Yesterday was a port day in Puerto Natales, and was pretty quiet. Some passengers took off on a guided tour of the city, or to see the Cueva del Milodón Natural Monument, a cave where the bones (and skin!) of a extinct giant ground sloth were discovered. As Wikipedia notes:
The largest cave in the monument is the 200 metres (660 ft) long Milodón Cave. It was discovered in 1895 by Hermann Eberhard, German explorer of Patagonia. He found a large, seemingly fresh piece of skin of an unidentified animal. In 1896 the cave was explored by Otto Nordenskjöld and later it was recognized that the skin belonged to Mylodon – an extinct animal which died 10,200–13,560 years ago.
It’s not just Mylodon, but the scientific name is Mylodon darwini. The “Darwin” bit comes from the fact that the first bones of this animal were found by Charles Darwin in 1832 on the Beagle expedition, embedded in a gravel cliff in Bahía Blanca, Argentina. From this fragment—a nearly complete lower jaw with teeth—paleontologist/biologist Richard Owen determined it was a giant ground sloth, naming it after his friend Darwin.
You can see the similarity to the mandible of the living two-toed sloth (image and caption from Science Photo Library). It’s clearly a herbivore, too, because the teeth are for nipping off vegetation and then grinding it with the back teeth:
Darwin himself recognized that the fossil jaw belonged to the same group as did modern sloths, and this recognition of the affinity between extinct and living creatures played a role, of course, in his theory of evolution. As he said in The Voyage of the Beagle:
“This wonderful relationship in the same continent between the dead and the living will, I do not doubt, hereafter throw more light on the appearance of organic beings on earth, and their disappearances from it.”
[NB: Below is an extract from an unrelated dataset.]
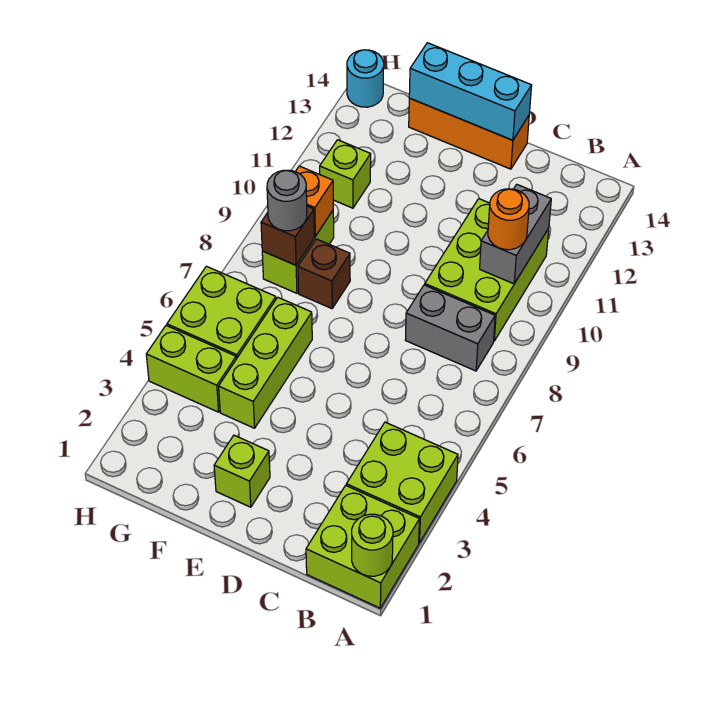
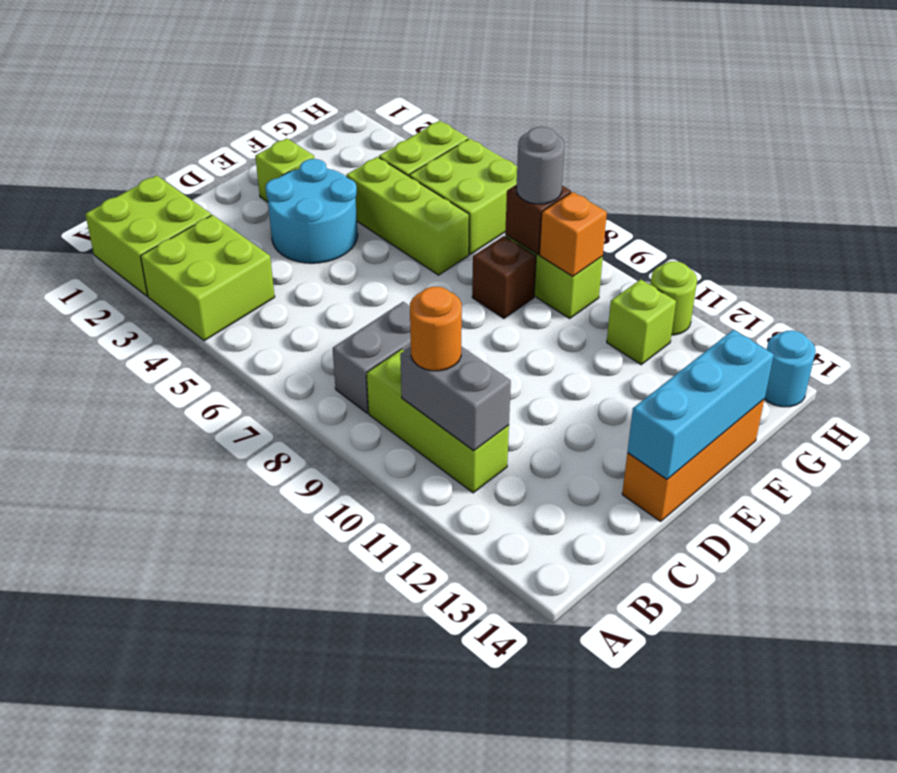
lime round brick A1 level 2 -> lime round brick H11 level 1
lime brick B9:C11 level 1 -> lime brick B9:B11 level 1
none -> cyan round brick D3:E4 level 1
The giant ground sloths truly deserved their name: they were about as large as an elephant. Those in the genus Megatherium were among the largest land mammals that ever lived, measuring 6 meters from head to tail and weighing 4 tons. Here’s skeleton of a Megatherium from a Victorian print, and a reconstruction of Darwin’s specimen of Mylodon below:
Here’s Mylodon darwini. It wasn’t as big as Megatherium, but was still about 3 meters long and weighed between 1000 and 2000 kilograms:
Like their modern relatives, these group were herbivorous, dining on leaves and vegetation. The M. darwini specimen found in the local caves included, as I said, bones and fur, but also dung. Here’s some of the skin and fur found in the local Milodon Cave.
These animals went extinct about 12,000-10,000 years ago, so they were contemporaneous with humans, whose hunting may have helped reduce their numbers (the adult animals had no predators and were probably easy prey).
And here’s the 200-meter-long cave where the specimen was discovered:
We took our own self-guided perambulation around Puerto Natales, which is lovely and well-kept, but appears to cater largely to tourists, replete with expensive restaurants and souvenir shops. We were told that there were two good local brewpubs, but both were closed in the afternoon and our ship was scheduled to depart at 5 p.m. It turned out that the harbormaster refused to let our ship leave at that time because of high winds and waves, so we didn’t depart until some time after midnight. By then it was rainy and very windy (Puerto Natales is known for its winds, which can reach 100 mph), so we didn’t venture out for brewskis.
And now we’re steaming through the Patagonian fjords, late again and therefore unable to make a scheduled landing on Cape Horn, the southernmost tip of South America. I think the passengers are restive because several stops have been canceled due to technical problems and weather: the ship’s bar yesterday evening was packed.
The ship’s locator map shows us not far from Puerto Natales, and we’ll have to wait a bit later to go through another narrows (we can’t traverse narrows unless there is “slack water“: the interval between tides when there is little movement of water).
And a zoomed-out view. I’ll be heading back to Antarctica but then to the Falkland Island on the second part of this journey.